Beloved Members of St. Martin’s,
This coming Sunday, we will celebrate our patronal feast for St. Martin of Tours, whose actual feast day is November 11. As you may know, St. Martin’s Day is also, always, Armistice Day for World War I, and now celebrated here in the US as Veterans’ Day. Due to his devotion to peace, his feast day was traditionally a day when battles would cease. That is why the eleventh hour of the eleventh day of the eleventh month was chosen as the start of the cease-fire, or armistice, that ended the fighting in World War I.
Martin was a man of not so much contradictions as reversals during his life on the pathways to follow Jesus. And this year, my favorite way for you to know something about St. Martin’s life is through the magic of LEGO!
Here is a link to a 60 second LEGO overview of some of St.
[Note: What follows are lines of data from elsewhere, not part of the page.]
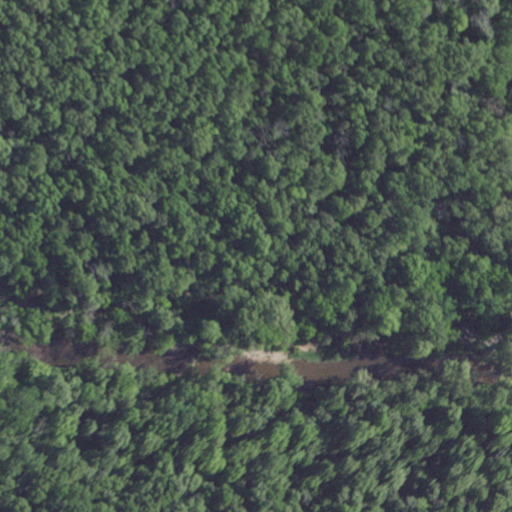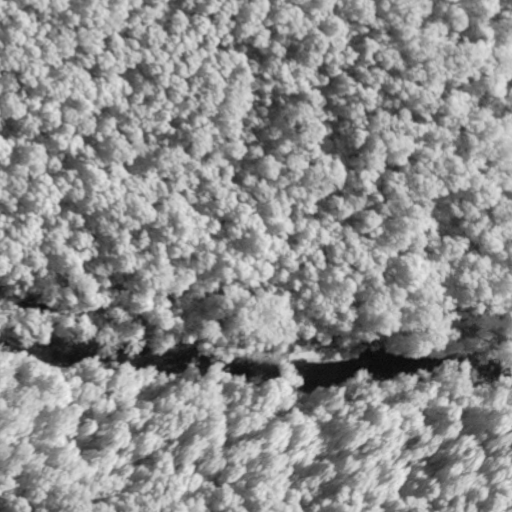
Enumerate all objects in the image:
river: (254, 368)
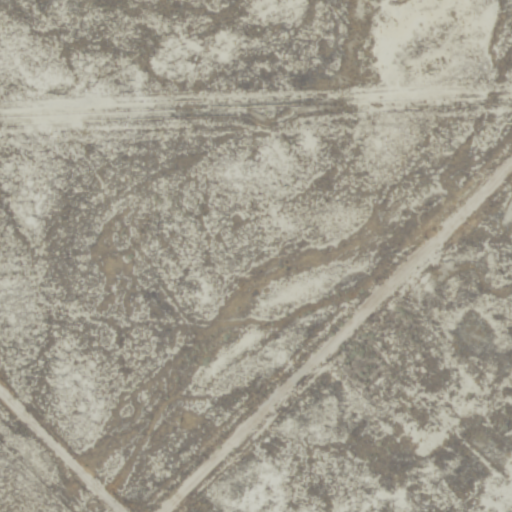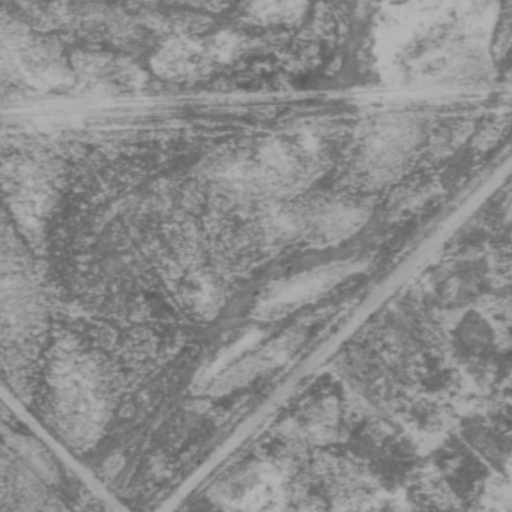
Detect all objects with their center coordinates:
road: (339, 384)
road: (56, 453)
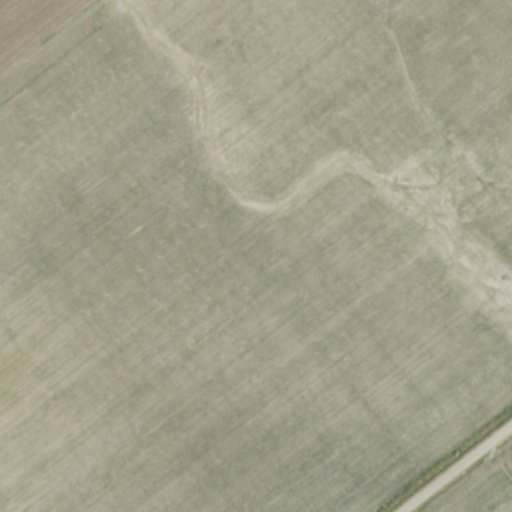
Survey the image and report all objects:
road: (442, 457)
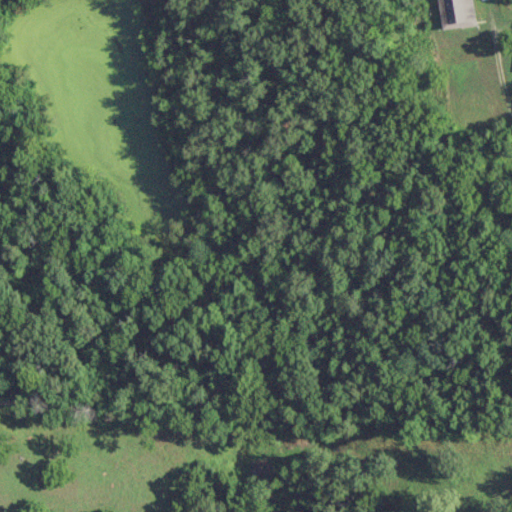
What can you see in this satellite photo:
building: (454, 13)
road: (496, 65)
Martin’s life. Please enjoy! This video will also explain the choice of the gospel for St. Martin’s Day.
In the Roman Catholic Church, St. Martin is, simultaneously, the patron saint of
soldiers and conscientious objectors,
the US Army Quartermaster Corps,
inn-keepers and tailors,
France and South Africa, wine-makers and recovering alcoholics,
beggars and poor people, the people who help alcoholics and the people who help the poor, weavers of wool, tailors, and equestrians (horse-riders),
geese and horses.
(in Spanish-speaking countries he is called San Martin Caballero, or St. Martin, Horseman)
Whew! That’s a lot of responsibility for one saint.
Maybe that’s to remind us that being a follower of Christ means being engaged with all of the cares and concerns of the world.
In Christ,
Mother Leslie+
PS—Do you know what the image is, and where it can be found?